# Page excerpt
— BEGIN —
Brussels' christmas tree

Apparently this is the first year Brussels has been experimenting like that with the official christmas tree. After the reception from the general public, I’m not sure they will want to pull stunts like that again. It really does look horrid, but it did provide me with some entertainment: just stand at the edge of the square and chuckle at the reactions from random tourists who have just noticed the giant apothecary sign pretending to be a tree. Hilarious, I can tell you. In comparison, I can show you my family’s lovely christmas tree in my Tallinn home:

christmas treeNow this is a christmas tree! And yes, there are tiny elves and not-so-tiny mice on the tree. All handmade by my awesome mum (who, my the way, decided to knit me a cardigan before I have to return to Brussels. I’ll link her blog once she finishes it and gets the photos up). I have been enjoying my time with the family and I celebrated returning to my home kitchen by making this festive pumpkin cake:

pumpkin cakeIt’s wonderful to be back home, but there is one thing I definitely did not miss in Brussels: snow. I have never been a big fan of winter. It shouldn’t really be surprising – it’s a miracle if you can still enjoy it after spending your entire life in Estonia and having to dive into knee-deep snow every day for five (sometimes even six) months every year to fight your way to the bus and then finding that the next bus has been cancelled and you are forced to wait for 20 minutes in -20 degrees. Yeah, I’m not that fond of winter.
— END —
# Stored records
— BEGIN —
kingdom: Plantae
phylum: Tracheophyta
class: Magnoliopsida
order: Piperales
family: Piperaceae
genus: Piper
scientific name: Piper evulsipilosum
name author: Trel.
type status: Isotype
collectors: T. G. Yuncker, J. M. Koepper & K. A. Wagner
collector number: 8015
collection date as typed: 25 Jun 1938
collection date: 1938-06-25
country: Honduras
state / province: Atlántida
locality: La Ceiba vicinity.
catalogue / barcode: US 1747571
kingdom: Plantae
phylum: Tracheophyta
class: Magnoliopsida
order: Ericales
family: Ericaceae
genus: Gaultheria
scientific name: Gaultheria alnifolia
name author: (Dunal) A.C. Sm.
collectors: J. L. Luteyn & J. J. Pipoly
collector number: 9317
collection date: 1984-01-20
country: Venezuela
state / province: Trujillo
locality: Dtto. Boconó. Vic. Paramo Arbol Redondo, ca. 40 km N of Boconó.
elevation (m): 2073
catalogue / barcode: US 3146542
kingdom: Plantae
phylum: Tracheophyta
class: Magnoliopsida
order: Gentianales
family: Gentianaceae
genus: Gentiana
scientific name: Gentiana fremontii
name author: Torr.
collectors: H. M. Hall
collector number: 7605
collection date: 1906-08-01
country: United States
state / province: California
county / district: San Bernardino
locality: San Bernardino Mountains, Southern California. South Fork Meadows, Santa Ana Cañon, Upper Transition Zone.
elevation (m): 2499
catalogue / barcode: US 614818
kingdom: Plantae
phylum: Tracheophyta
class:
— END —
# Task requirements
a) Can you answer these from the Brussels Christmas tree post?
(i) In which city is the author's family home?
(ii) What did the author bake after returning to the home kitchen?
(iii) How long does the author describe being forced to wait for the next bus, and at what temperature?
b) Could you reproduce word for word everything in the records from their first line down to the line containing "county / district: San Bernardino", with both of those lines included?
The Brussels Christmas tree post and the records have nothing to do with each other.

# Correct answers
a)
(i) Tallinn
(ii) A festive pumpkin cake
(iii) 20 minutes, in -20 degrees

b)
kingdom: Plantae
phylum: Tracheophyta
class: Magnoliopsida
order: Piperales
family: Piperaceae
genus: Piper
scientific name: Piper evulsipilosum
name author: Trel.
type status: Isotype
collectors: T. G. Yuncker, J. M. Koepper & K. A. Wagner
collector number: 8015
collection date as typed: 25 Jun 1938
collection date: 1938-06-25
country: Honduras
state / province: Atlántida
locality: La Ceiba vicinity.
catalogue / barcode: US 1747571
kingdom: Plantae
phylum: Tracheophyta
class: Magnoliopsida
order: Ericales
family: Ericaceae
genus: Gaultheria
scientific name: Gaultheria alnifolia
name author: (Dunal) A.C. Sm.
collectors: J. L. Luteyn & J. J. Pipoly
collector number: 9317
collection date: 1984-01-20
country: Venezuela
state / province: Trujillo
locality: Dtto. Boconó. Vic. Paramo Arbol Redondo, ca. 40 km N of Boconó.
elevation (m): 2073
catalogue / barcode: US 3146542
kingdom: Plantae
phylum: Tracheophyta
class: Magnoliopsida
order: Gentianales
family: Gentianaceae
genus: Gentiana
scientific name: Gentiana fremontii
name author: Torr.
collectors: H. M. Hall
collector number: 7605
collection date: 1906-08-01
country: United States
state / province: California
county / district: San Bernardino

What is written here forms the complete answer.